Page excerpt:
---------------

Star Wars - the Ballet!

Jun 07, 2010 10:51

Yesterday, in conjunction with pre-birthday celebrations, we went to see Star Wars - the Ballet! It turns out that this was the final concert for a local ballet school (which is presumably why it received so little publicity) and was 45 minutes of home-brew choreography for children of all ages against the classic John Williams score.

The first thing we noticed about it was that it was not a reinactment of the original trilogy. It was an "original" plot in the Star Wars universe using the Star Wars characters. I can't quite recall the precise wording, but the premise that ran across the screen at the beginnng in big slanty letters was something like this:

Darth Vader's family is falling apart! Jedi Master Yoda uses the power of time travel to help save this most disfunctional of families, by making it so that young Luke and young Leia can exist at the same time as adult Luke and adult Leia.

I kid you not. This is the plot of the ballet. I'm not sure what having little Luke and little Leia around was supposed to accomplish, but then, it's ballet.

So, the main conflict is that Vader has captured Princess Leia from her palace...somewhere...with his band of Storm Trooperettes. Okay, the Storm Trooperettes were actually pretty awesome: white body-suits and visors with black belts, and really choppy military movements. Artoo, Threepio, and Leia's bevies and bevies of attendants try ineffectively to ward them off. Vader actually gets some pretty awesome force-choking in. Artoo gets knocked over a lot, Threepio flails wildly, and eventually Leia gets kidnapped.

As a side note, words periodically flash across the screen to let you know what's going on. The next such narration words are:

"Yoda brings Hans Solo and Chewbacca back in time to show them the kidnapping."

1. Hans Solo [sic]
2. Yoda goes back in time for some reason

And then we watch the entire kidnapping scene over again in slightly sped up motion, while Yoda, Chewbacca, and Hans [sic] stand around and go "hmmm." My question - if they're back in time, why don't they stop the kidnapping? But whatever, it's ballet.

And then. (more words on the screen).

"Hans Solo flies his spaceship to find the Princess while Chewbacca goes off to raise an army of Ewoks." [Emphasis mine]

Raise an army of Ewoks. Yes. I don't really have words for this.

Well, okay, I have a few. The Ewoks were actually rather brilliantly done. So the ballet included all the levels of instruction from the Ballet School, ranging from their Intensive Training Students (Luke, Leia, Vader, trooperettes) through their Ballet this and that students (Leia's attendants, chorus of unexplained Jedi Knights, swamp creatures of Dagobah), through their preballet (floor cleaning droids stars, itty bitty attendants, Yoda and his Jungle Helpers) all the way down to their creative motion class: the Ewoks.

Creative Motion is the level of dance for two and three year olds, who are still having trouble with concepts like sitting still, or doing the thing the person next to you is doing. But the stroke of brilliance is that a bunch of three year olds haphazardly moving around and being, well, three-year olds in a dance class is perceputally indistinguishable from a group of perfectly acted and interpreted Ewoks. So what we've got is 20-odd 3-year olds in fuzzy shorts and fuzzy ears and little Ewok cowls, being herded by their teacher the Ewok's Hot Mom. And then Chewbacca shows up and "trains" them in the arts of war, like standing up and sitting down pretty much all at the same time as each other. It works about as well as you would expect training three year-olds Ewoks in the art of war to work. It was possibly the cutest thing I have ever seen.

---------------

Data excerpt:
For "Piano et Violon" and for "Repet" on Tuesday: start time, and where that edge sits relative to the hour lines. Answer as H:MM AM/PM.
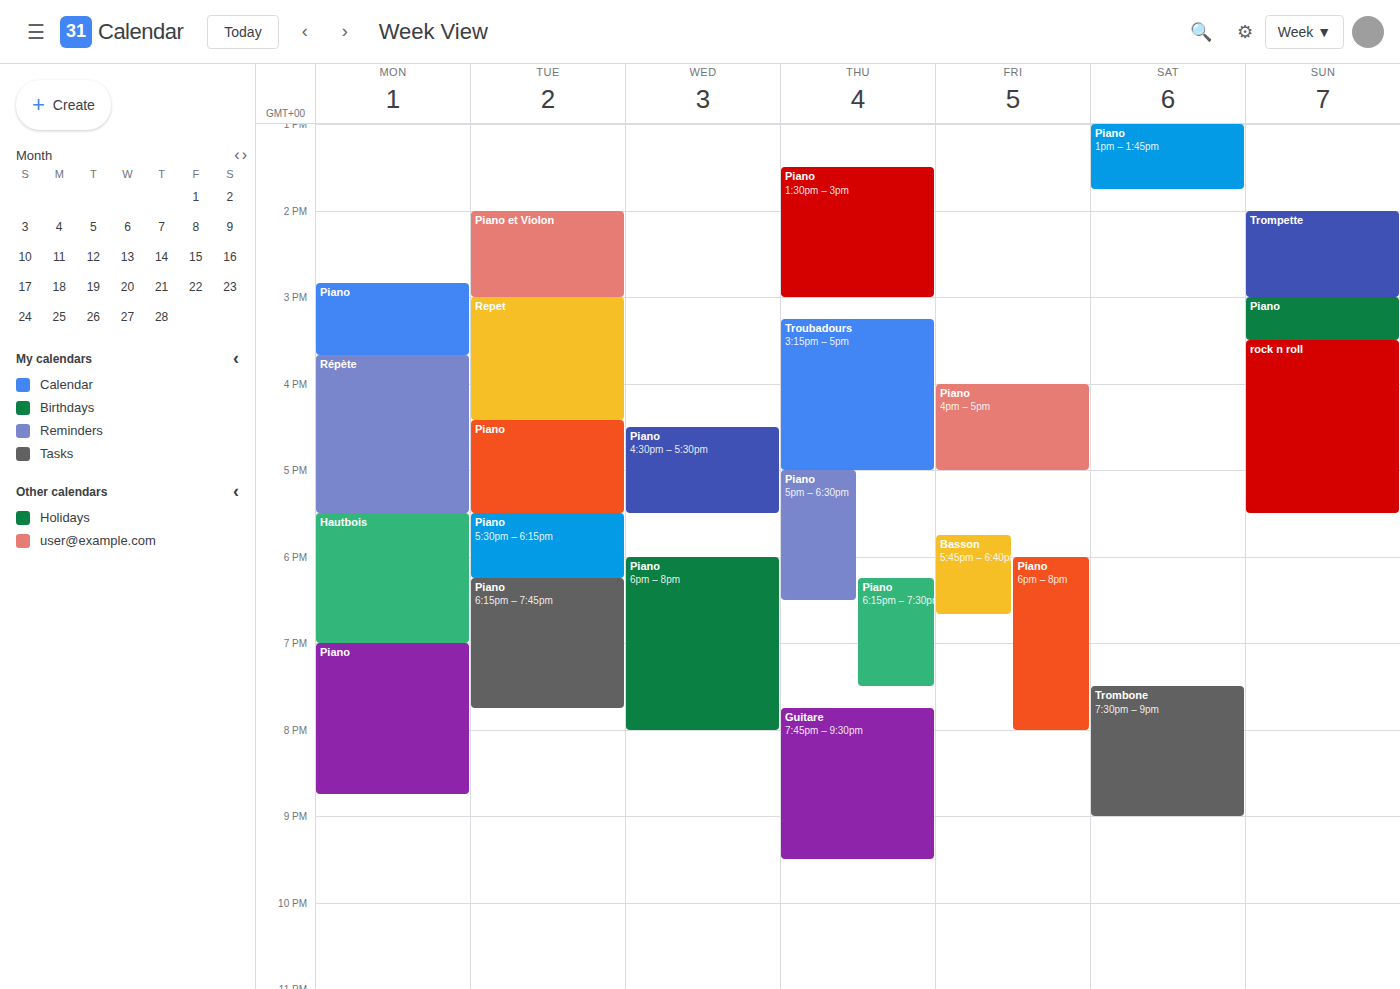
"Piano et Violon": 2:00 PM, exactly on the 2 PM line. "Repet": 3:00 PM, exactly on the 3 PM line.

---------------

Task directions: Extend the post about the Star Wars ballet, picking up right after its final sentence. The listing above comes from a separate source, unrelated to the post about the Star Wars ballet.

Task response:
There were some confusing scenes around then where Yoda and his Jungle Helpers (that is, other Yoda creatures) trained Little Luke to...kill frogs or something. There were all sorts of critters, and they used The Force to make them sit down and shut up...or something. but then Big Luke came in and levitated Little Luke, which was just kind of cool.

There was a great big battle, replete with as many Jedi, swamp creatures, ewoks, stars, and trooperettes as one small stage could hold. And they managed to rescue Leia from Ann Arbor. Huzzah? Oh, and somebody had just learned how to use powerpoint, because pictures of various folks kept popping up on the back screen and then, like, spinning around and stuff. It was a bit odd.

For a while in there it looked like they were going to forget about the Leia/Han romance (ahem, *Hans*). That is, she and Luke danced around a bit, then Hans came in, and they acted like they hated each other, and then she left with Luke. O...kay... And then the big screen said something like "and so, everybody found who they were supposed to be with...except one."

1. So Luke and Leia end up together? Not really okay...
2. Does that mean that Chewie makes it with the Ewoks' Hot Mom?

But no, the thing that looked like a curtain call was actually the Grande Finale, and Leia and Hans got together after all...after apparently going joy-riding in the Falcoln a bit (which apparently has a steering wheel?). And then Vader stalks on...OH NOES! And then he takes off his mask and hoists Little Luke (lightsaber and all) onto his shoulder. Awwwww. It was actually quite adorable. And then everybody gets to be one big happy family with hardly any force choking at all.

The careful reader will have observed that the role of Obi Wan was played by Sir Not Appearing In This Ballet.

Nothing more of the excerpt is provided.